Modified: incubator/spamassassin/trunk/rules/20_head_tests.cf
==============================================================================
--- incubator/spamassassin/trunk/rules/20_head_tests.cf	(original)
+++ incubator/spamassassin/trunk/rules/20_head_tests.cf	Tue Apr 20 13:06:04 2004
@@ -149,20 +149,13 @@
 
 ###########################################################################
 
-header MSGID_FROM_MTA_SHORT	eval:mta_added_message_id('short')
-describe MSGID_FROM_MTA_SHORT	Message-Id was added by a relay
-
-header MSGID_FROM_MTA_LATER	eval:mta_added_message_id('later')
-describe MSGID_FROM_MTA_LATER	Message-Id was added by a relay
-
-header MSGID_FROM_MTA_BACKUP	eval:mta_added_message_id('backup')
-describe MSGID_FROM_MTA_BACKUP	Message-Id was added by a relay
-tflags MSGID_FROM_MTA_BACKUP	net
-
-header __MSGID_BEFORE_RECEIVED		ALL =~ /\nMessage-Id:.*\nReceived:/si
-header __MSGID_BEFORE_OKAY		Message-Id =~ /\@[a-z0-9.-]+\.(?:yahoo|wanadoo)(?:\.[a-z]{2,3}){1,2}>/
-meta MSGID_FROM_MTA_HEADER		(__MSGID_BEFORE_RECEIVED && !__MSGID_BEFORE_OKAY)
+header __MSGID_BEFORE_RECEIVED	ALL =~ /\nMessage-Id:.*\nReceived:/si
+header __MSGID_BEFORE_OKAY	Message-Id =~ /\@[a-z0-9.-]+\.(?:yahoo|wanadoo)(?:\.[a-z]{2,3}){1,2}>/
+meta MSGID_FROM_MTA_HEADER	(__MSGID_BEFORE_RECEIVED && !__MSGID_BEFORE_OKAY)
 describe MSGID_FROM_MTA_HEADER	Message-Id was added by a relay
+
+header MSGID_FROM_MTA_ID	eval:message_id_from_mta()
+describe MSGID_FROM_MTA_ID	Message-Id for external message added locally
 
 header MSGID_FROM_MTA_HOTMAIL	Message-Id =~ /<MC\d{1,2}-F{1,2}\w{21,22}\@\S*hotmail\.com>/
 describe MSGID_FROM_MTA_HOTMAIL	Message-Id was added by a hotmail.com relay

Modified: incubator/spamassassin/trunk/rules/70_testing.cf
==============================================================================
--- incubator/spamassassin/trunk/rules/70_testing.cf	(original)

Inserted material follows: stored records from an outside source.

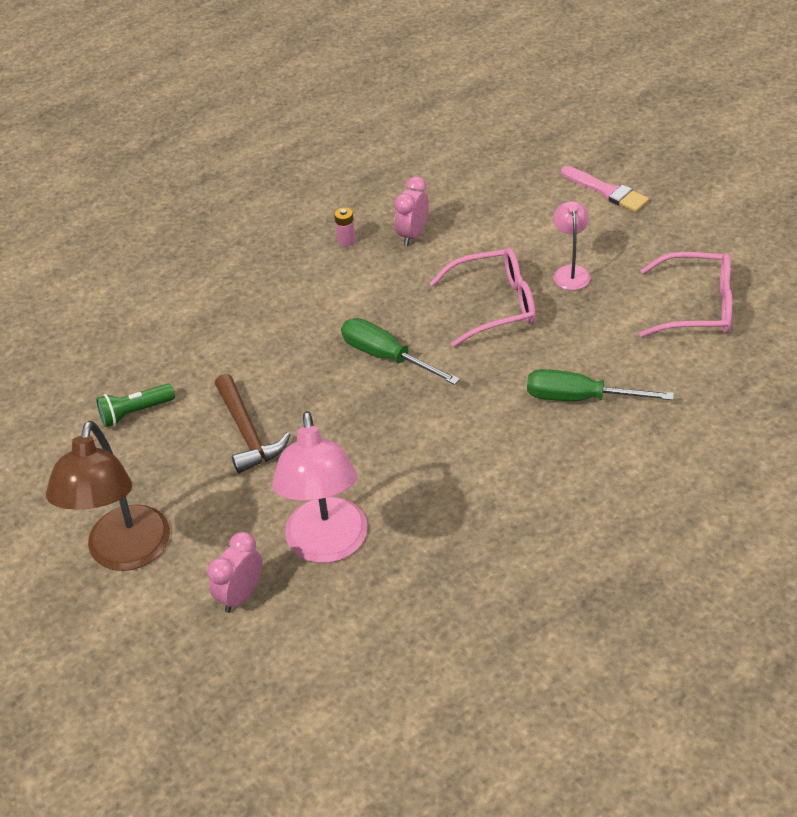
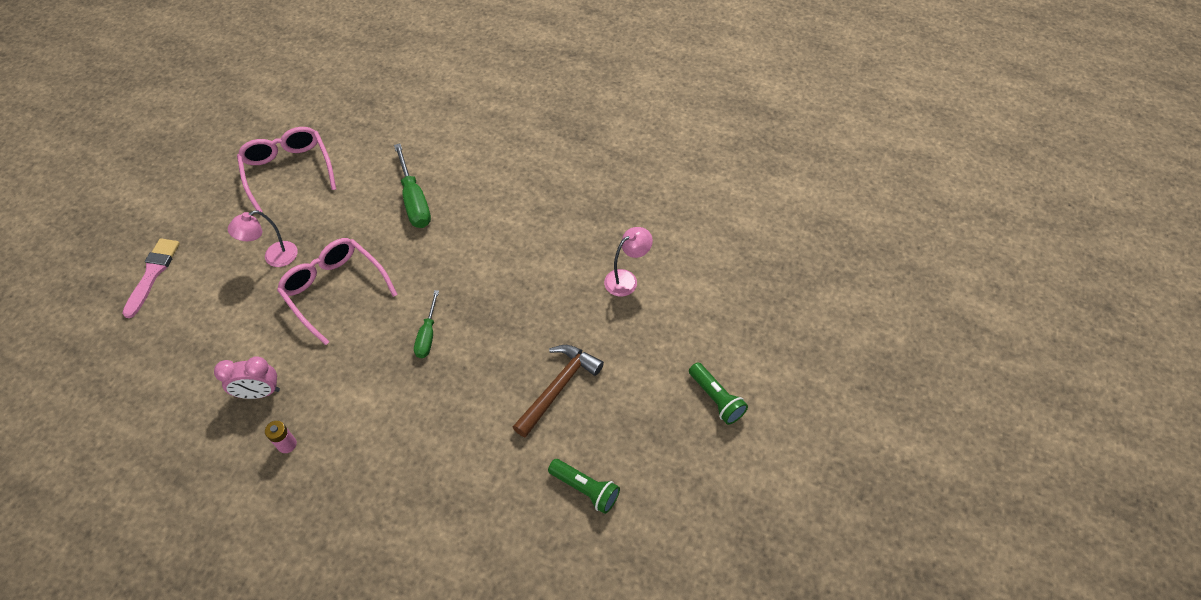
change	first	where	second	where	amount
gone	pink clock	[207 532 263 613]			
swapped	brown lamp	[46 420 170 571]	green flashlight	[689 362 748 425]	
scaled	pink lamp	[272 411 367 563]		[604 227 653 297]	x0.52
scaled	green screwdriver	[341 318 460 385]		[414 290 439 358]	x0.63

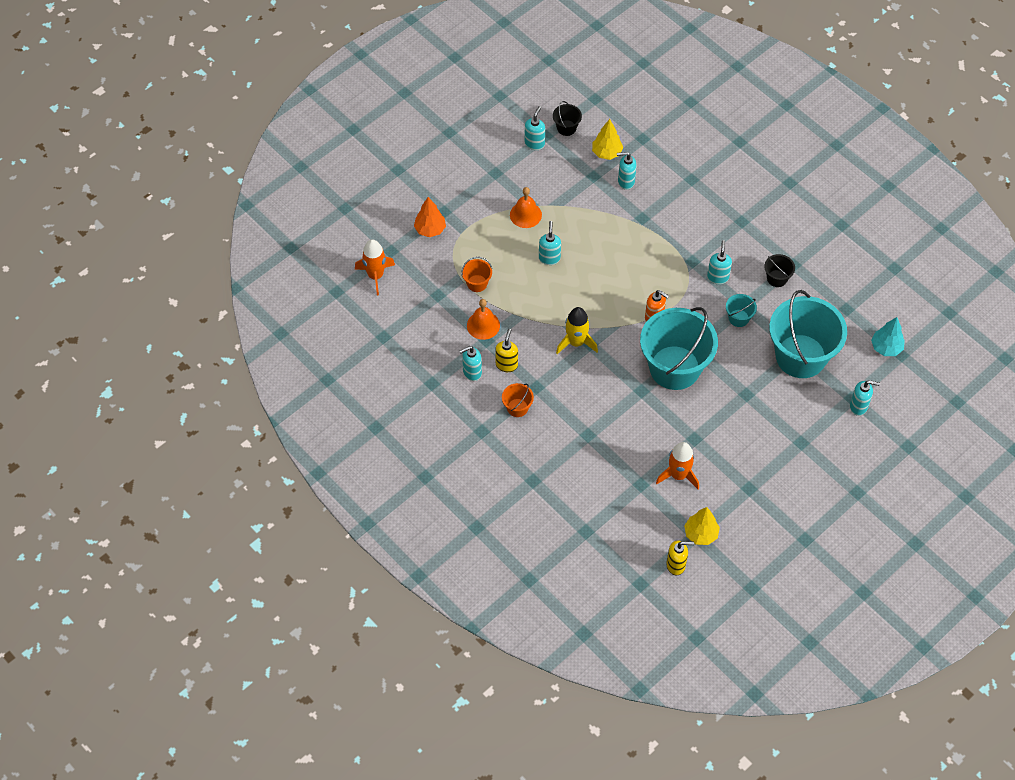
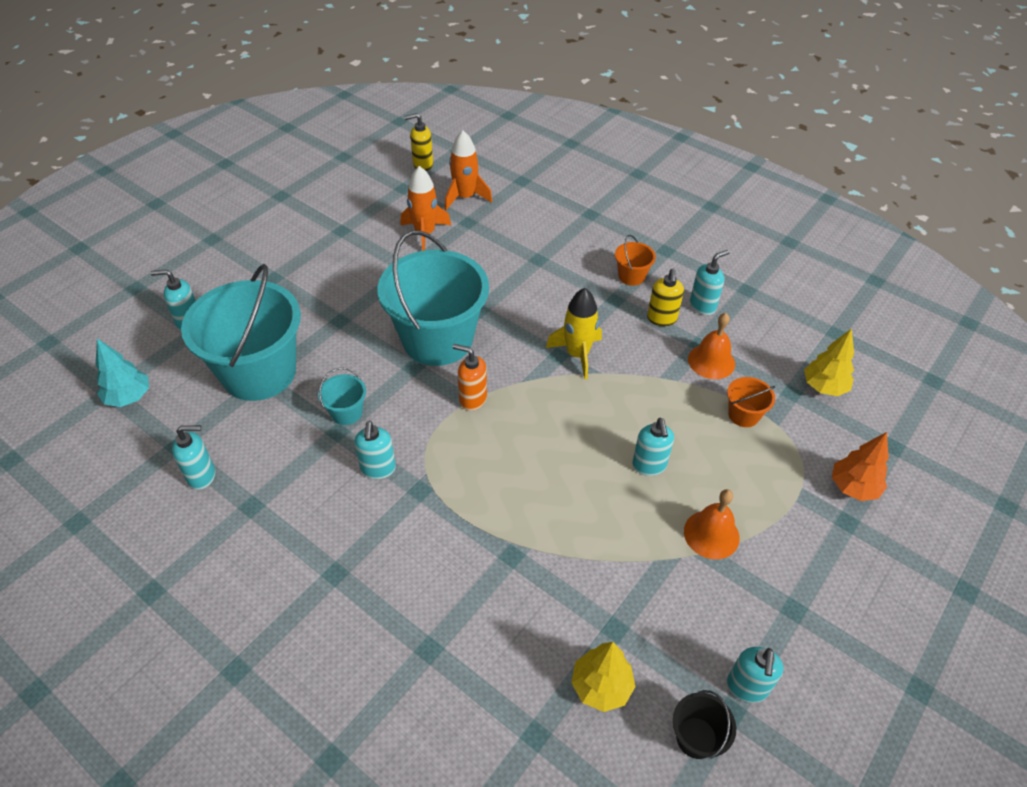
change	first	where	second	where	amount
gone	black bucket	[764 254 795 287]			
shifted	orange rocket	[355 239 395 295]		[445 130 492 210]	
shifted	turquoise soap dispenser	[617 152 637 190]		[172 425 215 490]	
shifted	yellow tree	[684 507 720 545]		[804 329 854 396]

+++ incubator/spamassassin/trunk/rules/70_testing.cf	Tue Apr 20 13:06:04 2004
@@ -477,22 +477,26 @@
 # bug 3262
 body T_NO_COST                    /\bno (?:(?:extra|hidden) )?(?:cost|charge)\b/i
 
-# URL obfuscation services
-uri T_URL_SHORTEN_1		m{http://makeashorterlink\.com/}i
-uri T_URL_SHORTEN_2		m{http://shorl\.com/}i
-uri T_URL_SHORTEN_3		m{http://tinyurl\.com/}i
-uri T_URL_SHORTEN_4		m{http://xrl\.us/}i
-uri T_URL_SHORTEN_5		m{http://snipurl\.com/}i
-uri T_URL_SHORTEN_6		m{http://lin\.kz/}i
-
-# possible replacement for MTA_FROM_MTA_SHORT
-# maybe delete MSGID_FROM_MTA_LATER and MSGID_FROM_MTA_BACKUP too
-header T_MSGID_FROM_MTA_1	eval:message_id_from_mta_1()
-header T_MSGID_FROM_MTA_2	eval:message_id_from_mta_2()

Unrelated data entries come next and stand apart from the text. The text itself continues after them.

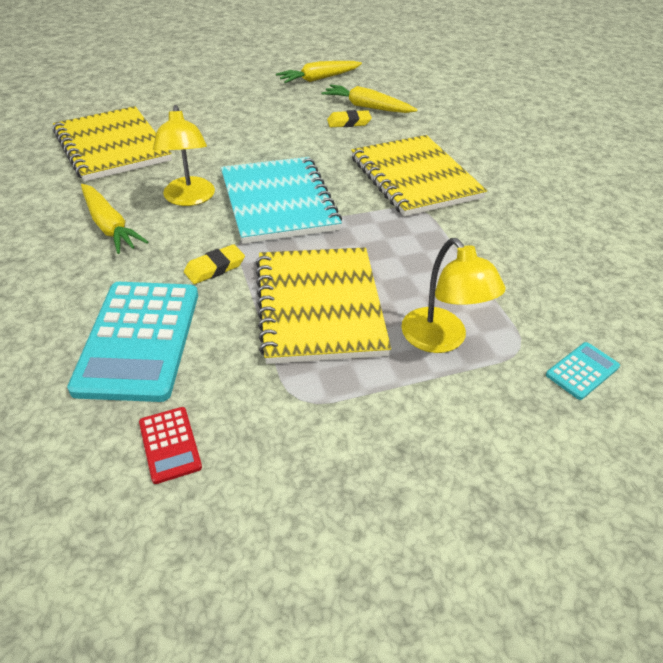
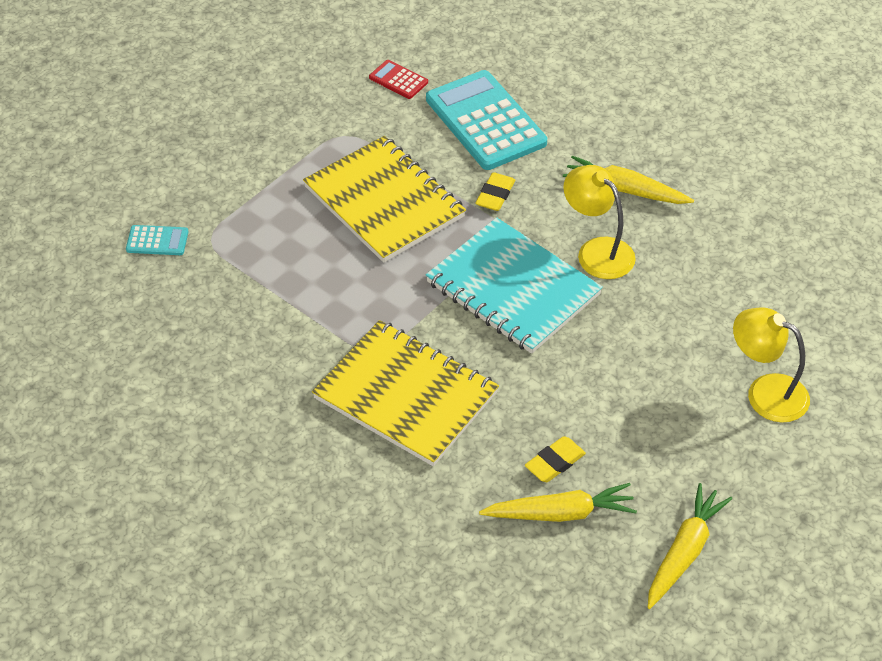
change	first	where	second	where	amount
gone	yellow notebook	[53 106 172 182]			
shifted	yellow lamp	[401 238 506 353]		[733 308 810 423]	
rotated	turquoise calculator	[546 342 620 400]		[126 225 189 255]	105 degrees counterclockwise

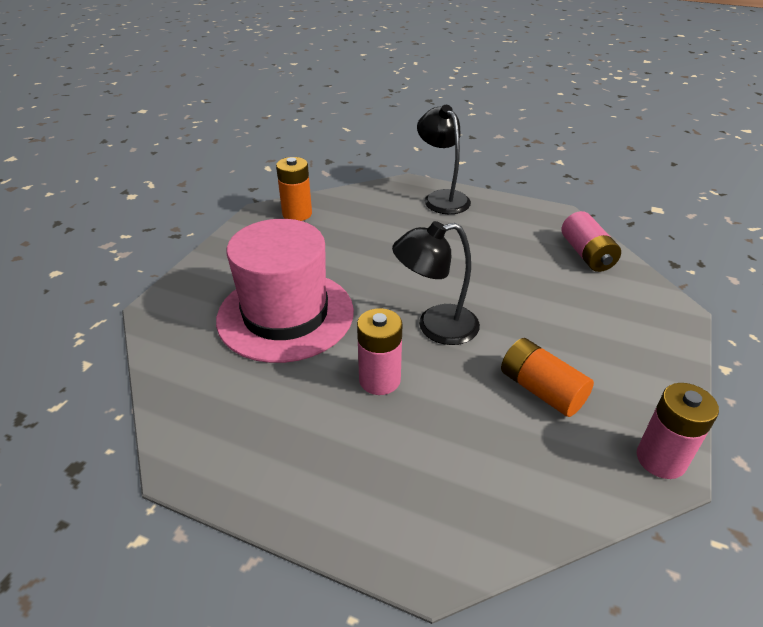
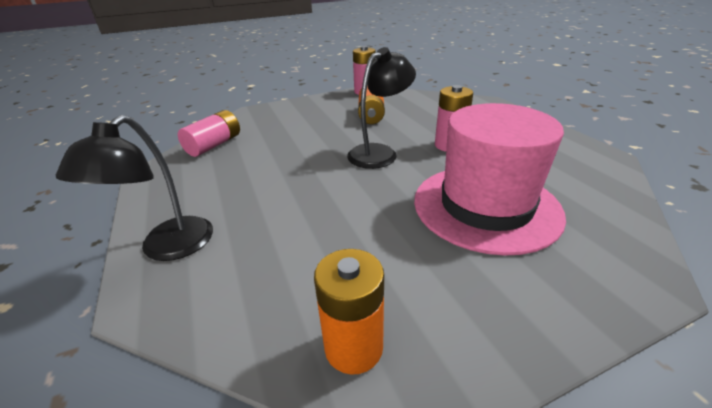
change	first	where	second	where	amount
rotated	black lamp	[392 221 480 345]		[347 47 416 169]	75 degrees counterclockwise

-header T_MSGID_FROM_MTA_3	eval:message_id_from_mta_3()
-header T_MSGID_FROM_MTA_4	eval:message_id_from_mta_4()
-
 # bug 3268
 body T_REDIRECTOR       eval:check_for_http_redirector()
 describe T_REDIRECTOR	Message has HTTP redirector URI
 
+# obviously a URI rule, replaces LOTS_OF_STUFF
+# rawbody seems to do better than uri which is somewhat troubling
+uri T_LOTS_OF_STUFF_1		/\b(?:\d{1,3}[,\.])+\d{3}.{0,20}\b(?:pics|pictures|images|photos|movies)/i
+uri T_LOTS_OF_STUFF_2		/\b(?:\d{1,3}[,\.])+\d{3}.{0,20}\b(?:pics|pictures|images|photos|movies|imgs?)/i
+uri T_LOTS_OF_STUFF_3	/\b(?:\d{1,3}[,\.])+\d{3}.{0,20}\b(?:pics?|pictures?|images?|photos?|movies?|imgs?)/i
+rawbody T_LOTS_OF_STUFF_4	/\b(?:\d{1,3}[,\.])+\d{3}.{0,20}\b(?:pics|pictures|images|photos|movies)/i
+rawbody T_LOTS_OF_STUFF_5	/\b(?:\d{1,3}[,\.])+\d{3}.{0,20}\b(?:pics|pictures|images|photos|movies|imgs?)/i
+rawbody T_LOTS_OF_STUFF_6	/\b(?:\d{1,3}[,\.])+\d{3}.{0,20}\b(?:pics?|pictures?|images?|photos?|movies?|imgs?)/i
+
+# possible replacement rule for TO_HAS_SPACES
+# the old rule tested To:addr but we changed the :addr code, so this is
+# based on my corpus hits from 2.6x.
+header T_TO_HAS_SPACES_1	To =~ /[ \t]$/
+header T_TO_HAS_SPACES_2	To =~ /[ \t]$/m
+
+# just an experiment
+header __MSGID_BEFORE_2RECEIVED	ALL =~ /\nMessage-Id:.*\nReceived:.*\nReceived:/si
+meta T_MSGID_FROM_MTA_HEADER_1	(__MSGID_BEFORE_2RECEIVED && !__MSGID_BEFORE_OKAY)
+meta T_MSGID_FROM_MTA_HEADER_2	(__MSGID_BEFORE_2RECEIVED)